The Ponte della Liberta connects Venice to the mainland. This bridge will get you into Venice, to either the Tronchetto or Piazzale Roma, where there are a number of indoor and outdoor parking lots. You may have better luck finding a spot at Tronchetto, since Piazzale Roma is used by all the car rental agencies, and by every Venetian with a car. Parking fees vary from lot to lot.
Once you unload your luggage, you can easily reach the city center by taking a vaporetto (a Venice water bus), a water taxi, or you can walk.
Layout of Venice
Venice (Venezia, in Italian) is one of the most charming cities you could ever visit, but it can also be daunting, for many of the same reasons. Built on more than 100 small islands in the saltwater Venetian Lagoon, along the shoreline of the Po and Piave Rivers, there are enough natural geographic barriers and diversions to make the most dedicated urban planner cry.
While its winding streets, romantic bridges and watery canals are unique and picturesque; they can also be quite confounding.
It may seem like a bit of a maze, but once you figure it out, Venice is fairly accessible.
The old city center is divided into six parts, called sestieri. They are Castello, Cannaregio, San Marco, Santa Croce, Dorsoduro, and San Polo. The islands around Venice are Giudecca, San Giorgio, Murano, Burano, Torcello and the Lido.
Where to Stay in Venice
Each of the districts in Venice and the Venetian Islands has its own distinct rhythm and flavor. San Marco is the heart of Venice, and it’s the tourist hot spot. If you’re in Venice for only a short time and want to see everything, you want to stay in San Marco.
East of that is Castello, Venice’s largest and most varied district, stretching from near the Rialto out past the Arsenal and the Public Gardens. Furthest to the north is the mostly residential district of Cannaregio. These are both lovely districts with plenty of hotels if you’re planning a longer, more leisurely stay in Venice.
If you prefer to stay where there’s great nightlife, San Polo is home to Rialto Bridge, busy markets, and some of the finest restaurants in Venice. Arty and studenty Dorsoduro is also busy and vibrant.
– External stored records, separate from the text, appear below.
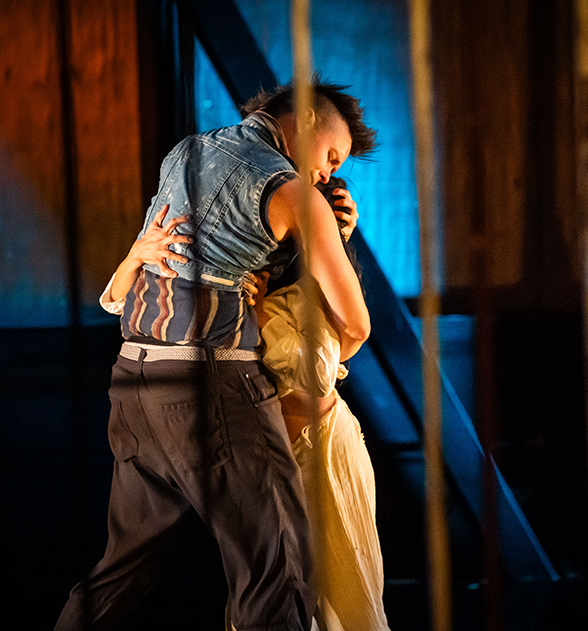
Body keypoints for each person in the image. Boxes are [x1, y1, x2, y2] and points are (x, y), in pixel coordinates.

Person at [54, 81, 376, 631]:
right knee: (277, 568)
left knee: (121, 569)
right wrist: (323, 361)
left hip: (133, 378)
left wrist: (320, 236)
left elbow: (135, 285)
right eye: (330, 156)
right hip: (212, 386)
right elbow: (354, 325)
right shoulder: (293, 192)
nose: (327, 173)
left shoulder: (186, 153)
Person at [100, 177, 391, 631]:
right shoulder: (228, 288)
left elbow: (314, 371)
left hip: (322, 451)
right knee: (268, 594)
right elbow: (122, 300)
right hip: (260, 455)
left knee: (346, 594)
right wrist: (136, 255)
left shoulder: (307, 292)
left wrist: (258, 312)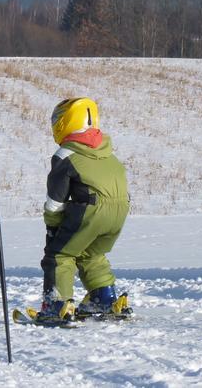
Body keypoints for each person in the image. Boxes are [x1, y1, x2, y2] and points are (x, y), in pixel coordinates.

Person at [39, 97, 131, 322]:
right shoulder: (107, 151)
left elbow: (56, 199)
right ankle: (104, 297)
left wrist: (53, 225)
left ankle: (56, 304)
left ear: (65, 122)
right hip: (120, 211)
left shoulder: (66, 155)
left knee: (60, 254)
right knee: (91, 253)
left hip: (92, 210)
Santa Croce is mostly residential, and where you will find the public garages, the ferry to the beaches on the Lido, and the port. This is the place to stay if you’re planning regular day trips outside the city.
Mestre is technically part of Venice, but sits on the Italian mainland. It’s your cheapest option, but it’s also the furthest out and the least appealing.
Getting around in Venice
You can easily make your way around the city by water bus, or vaporetto. There are also water taxis, but like at the airport, this is your most expensive option. If you just need to get from one side of the Grand Canal to the other, you can hop on a cheap and pretty gondola ferry, or traghetto, which cross at a number of places on the Grand Canal.
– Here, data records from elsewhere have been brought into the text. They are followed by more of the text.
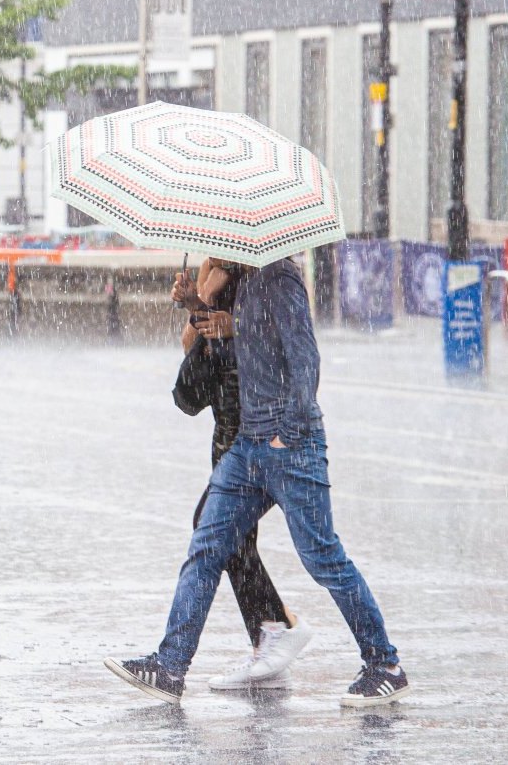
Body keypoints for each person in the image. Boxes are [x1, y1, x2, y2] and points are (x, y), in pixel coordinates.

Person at [105, 257, 409, 707]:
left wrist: (287, 432)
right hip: (247, 447)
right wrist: (197, 306)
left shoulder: (280, 277)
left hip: (291, 447)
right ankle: (170, 667)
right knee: (207, 546)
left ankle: (385, 664)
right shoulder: (247, 282)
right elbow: (238, 356)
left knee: (323, 557)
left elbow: (305, 358)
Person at [171, 257, 311, 691]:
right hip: (225, 418)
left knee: (218, 528)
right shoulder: (215, 265)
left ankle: (276, 630)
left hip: (258, 418)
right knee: (229, 534)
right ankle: (271, 637)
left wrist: (236, 326)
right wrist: (198, 303)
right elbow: (193, 343)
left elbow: (289, 343)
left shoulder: (270, 270)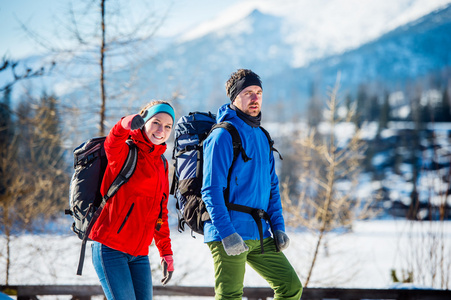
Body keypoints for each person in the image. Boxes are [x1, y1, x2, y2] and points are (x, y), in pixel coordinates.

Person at [201, 69, 303, 299]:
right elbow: (210, 190)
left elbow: (272, 188)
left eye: (258, 92)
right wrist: (227, 234)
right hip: (228, 232)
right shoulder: (222, 136)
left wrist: (278, 226)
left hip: (259, 232)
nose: (255, 98)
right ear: (234, 97)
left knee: (291, 287)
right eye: (248, 93)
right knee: (230, 296)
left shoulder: (262, 136)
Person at [89, 100, 175, 300]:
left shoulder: (161, 164)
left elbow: (160, 214)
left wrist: (166, 252)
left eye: (168, 126)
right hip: (110, 247)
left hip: (139, 255)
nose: (161, 130)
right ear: (143, 121)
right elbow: (111, 141)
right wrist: (126, 123)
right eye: (156, 122)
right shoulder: (125, 152)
The very best way to get around Venice is on foot.
Make sure you invest in a detailed map of Venice that includes all the vaporetto and traghetto stops.
Make sure to take the time for a tour of the Venetian Islands. A three-hour excursion leaves from the pier at Riva degli Schiavoni, taking you past San Giorgio and San Francesco del Deserto, then makes stops and brief tours at Murano, Torcello and Burano. If you want more time to explore, vapporetti leave for the islands every hour from the Fondamenta Nuove. Check the water bus map and schedule for specifics on where you want to go.
If you feel like a day at the beach, head to the Lido, a narrow strip of land between Venice and the Adriatic Sea. It’s a 20 minute boat ride from St. Mark’s, and was built into a summer resort in the early 1900s.
While it doesn’t compare with the best of sun spots in the Mediterranean, its leafy streets and sandy beaches are lovely, and a nice change from Venice.
Wherever you choose to stay in Venice, you are guaranteed to enjoy its enchanting canals, beautiful buildings and fascinating history. Wander its calli, campi and campielli without being afraid of getting lost. You’re bound to discover something fascinating around the next corner.